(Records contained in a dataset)
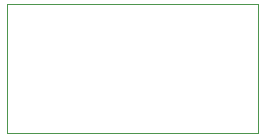
<source format=gbr>
%TF.GenerationSoftware,KiCad,Pcbnew,9.0.5*%
%TF.CreationDate,2025-11-24T11:44:41-05:00*%
%TF.ProjectId,bluetooth,626c7565-746f-46f7-9468-2e6b69636164,rev?*%
%TF.SameCoordinates,Original*%
%TF.FileFunction,Profile,NP*%
%FSLAX46Y46*%
G04 Gerber Fmt 4.6, Leading zero omitted, Abs format (unit mm)*
G04 Created by KiCad (PCBNEW 9.0.5) date 2025-11-24 11:44:41*
%MOMM*%
%LPD*%
G01*
G04 APERTURE LIST*
%TA.AperFunction,Profile*%
%ADD10C,0.050000*%
%TD*%
G04 APERTURE END LIST*
D10*
X112166400Y-78232000D02*
X133451600Y-78232000D01*
X133451600Y-89204800D01*
X112166400Y-89204800D01*
X112166400Y-78232000D01*
M02*

</source>
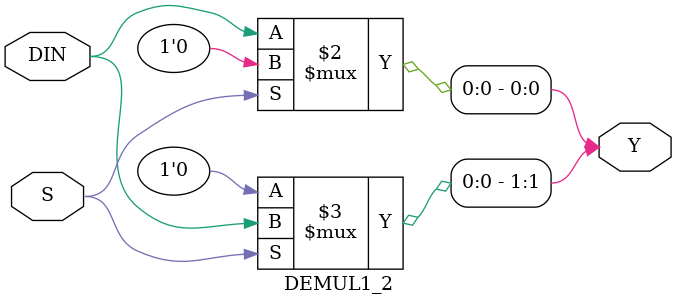
<source format=v>
module DEMUL1_2(
    input DIN,
    input S,
    output [1:0]Y
);
    assign Y[0]=(~S)?DIN:1'b0;
    assign Y[1]=(S)?DIN:1'b0;
endmodule
</source>
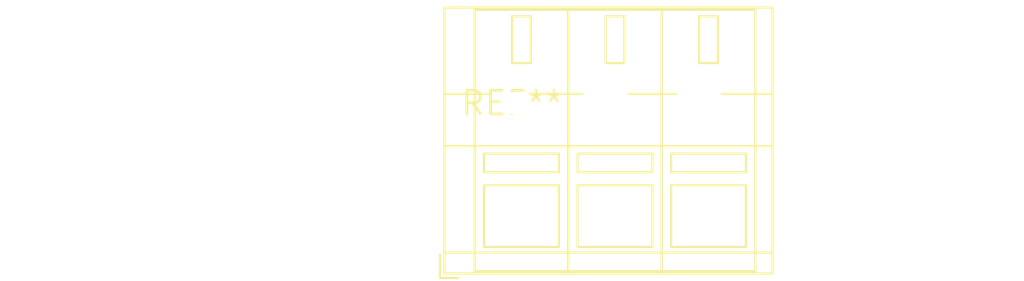
<source format=kicad_pcb>
(kicad_pcb (version 20240108) (generator pcbnew)

  (general
    (thickness 1.6)
  )

  (paper "A4")
  (layers
    (0 "F.Cu" signal)
    (31 "B.Cu" signal)
    (32 "B.Adhes" user "B.Adhesive")
    (33 "F.Adhes" user "F.Adhesive")
    (34 "B.Paste" user)
    (35 "F.Paste" user)
    (36 "B.SilkS" user "B.Silkscreen")
    (37 "F.SilkS" user "F.Silkscreen")
    (38 "B.Mask" user)
    (39 "F.Mask" user)
    (40 "Dwgs.User" user "User.Drawings")
    (41 "Cmts.User" user "User.Comments")
    (42 "Eco1.User" user "User.Eco1")
    (43 "Eco2.User" user "User.Eco2")
    (44 "Edge.Cuts" user)
    (45 "Margin" user)
    (46 "B.CrtYd" user "B.Courtyard")
    (47 "F.CrtYd" user "F.Courtyard")
    (48 "B.Fab" user)
    (49 "F.Fab" user)
    (50 "User.1" user)
    (51 "User.2" user)
    (52 "User.3" user)
    (53 "User.4" user)
    (54 "User.5" user)
    (55 "User.6" user)
    (56 "User.7" user)
    (57 "User.8" user)
    (58 "User.9" user)
  )

  (setup
    (pad_to_mask_clearance 0)
    (pcbplotparams
      (layerselection 0x00010fc_ffffffff)
      (plot_on_all_layers_selection 0x0000000_00000000)
      (disableapertmacros false)
      (usegerberextensions false)
      (usegerberattributes false)
      (usegerberadvancedattributes false)
      (creategerberjobfile false)
      (dashed_line_dash_ratio 12.000000)
      (dashed_line_gap_ratio 3.000000)
      (svgprecision 4)
      (plotframeref false)
      (viasonmask false)
      (mode 1)
      (useauxorigin false)
      (hpglpennumber 1)
      (hpglpenspeed 20)
      (hpglpendiameter 15.000000)
      (dxfpolygonmode false)
      (dxfimperialunits false)
      (dxfusepcbnewfont false)
      (psnegative false)
      (psa4output false)
      (plotreference false)
      (plotvalue false)
      (plotinvisibletext false)
      (sketchpadsonfab false)
      (subtractmaskfromsilk false)
      (outputformat 1)
      (mirror false)
      (drillshape 1)
      (scaleselection 1)
      (outputdirectory "")
    )
  )

  (net 0 "")

  (footprint "TerminalBlock_WAGO_236-103_1x03_P5.00mm_45Degree" (layer "F.Cu") (at 0 0))

)

</source>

> **ASSIGNMENT**
From the first line to the last, restate the entries exactly, without pictures.

> **TASK ANSWER**
<source format=gbr>
%TF.GenerationSoftware,KiCad,Pcbnew,9.0.5*%
%TF.CreationDate,2025-11-24T11:44:41-05:00*%
%TF.ProjectId,bluetooth,626c7565-746f-46f7-9468-2e6b69636164,rev?*%
%TF.SameCoordinates,Original*%
%TF.FileFunction,Profile,NP*%
%FSLAX46Y46*%
G04 Gerber Fmt 4.6, Leading zero omitted, Abs format (unit mm)*
G04 Created by KiCad (PCBNEW 9.0.5) date 2025-11-24 11:44:41*
%MOMM*%
%LPD*%
G01*
G04 APERTURE LIST*
%TA.AperFunction,Profile*%
%ADD10C,0.050000*%
%TD*%
G04 APERTURE END LIST*
D10*
X112166400Y-78232000D02*
X133451600Y-78232000D01*
X133451600Y-89204800D01*
X112166400Y-89204800D01*
X112166400Y-78232000D01*
M02*

</source>
<source format=v>
module DEMUL1_2(
    input DIN,
    input S,
    output [1:0]Y
);
    assign Y[0]=(~S)?DIN:1'b0;
    assign Y[1]=(S)?DIN:1'b0;
endmodule
</source>
<source format=kicad_pcb>
(kicad_pcb (version 20240108) (generator pcbnew)

  (general
    (thickness 1.6)
  )

  (paper "A4")
  (layers
    (0 "F.Cu" signal)
    (31 "B.Cu" signal)
    (32 "B.Adhes" user "B.Adhesive")
    (33 "F.Adhes" user "F.Adhesive")
    (34 "B.Paste" user)
    (35 "F.Paste" user)
    (36 "B.SilkS" user "B.Silkscreen")
    (37 "F.SilkS" user "F.Silkscreen")
    (38 "B.Mask" user)
    (39 "F.Mask" user)
    (40 "Dwgs.User" user "User.Drawings")
    (41 "Cmts.User" user "User.Comments")
    (42 "Eco1.User" user "User.Eco1")
    (43 "Eco2.User" user "User.Eco2")
    (44 "Edge.Cuts" user)
    (45 "Margin" user)
    (46 "B.CrtYd" user "B.Courtyard")
    (47 "F.CrtYd" user "F.Courtyard")
    (48 "B.Fab" user)
    (49 "F.Fab" user)
    (50 "User.1" user)
    (51 "User.2" user)
    (52 "User.3" user)
    (53 "User.4" user)
    (54 "User.5" user)
    (55 "User.6" user)
    (56 "User.7" user)
    (57 "User.8" user)
    (58 "User.9" user)
  )

  (setup
    (pad_to_mask_clearance 0)
    (pcbplotparams
      (layerselection 0x00010fc_ffffffff)
      (plot_on_all_layers_selection 0x0000000_00000000)
      (disableapertmacros false)
      (usegerberextensions false)
      (usegerberattributes false)
      (usegerberadvancedattributes false)
      (creategerberjobfile false)
      (dashed_line_dash_ratio 12.000000)
      (dashed_line_gap_ratio 3.000000)
      (svgprecision 4)
      (plotframeref false)
      (viasonmask false)
      (mode 1)
      (useauxorigin false)
      (hpglpennumber 1)
      (hpglpenspeed 20)
      (hpglpendiameter 15.000000)
      (dxfpolygonmode false)
      (dxfimperialunits false)
      (dxfusepcbnewfont false)
      (psnegative false)
      (psa4output false)
      (plotreference false)
      (plotvalue false)
      (plotinvisibletext false)
      (sketchpadsonfab false)
      (subtractmaskfromsilk false)
      (outputformat 1)
      (mirror false)
      (drillshape 1)
      (scaleselection 1)
      (outputdirectory "")
    )
  )

  (net 0 "")

  (footprint "TerminalBlock_WAGO_236-103_1x03_P5.00mm_45Degree" (layer "F.Cu") (at 0 0))

)

</source>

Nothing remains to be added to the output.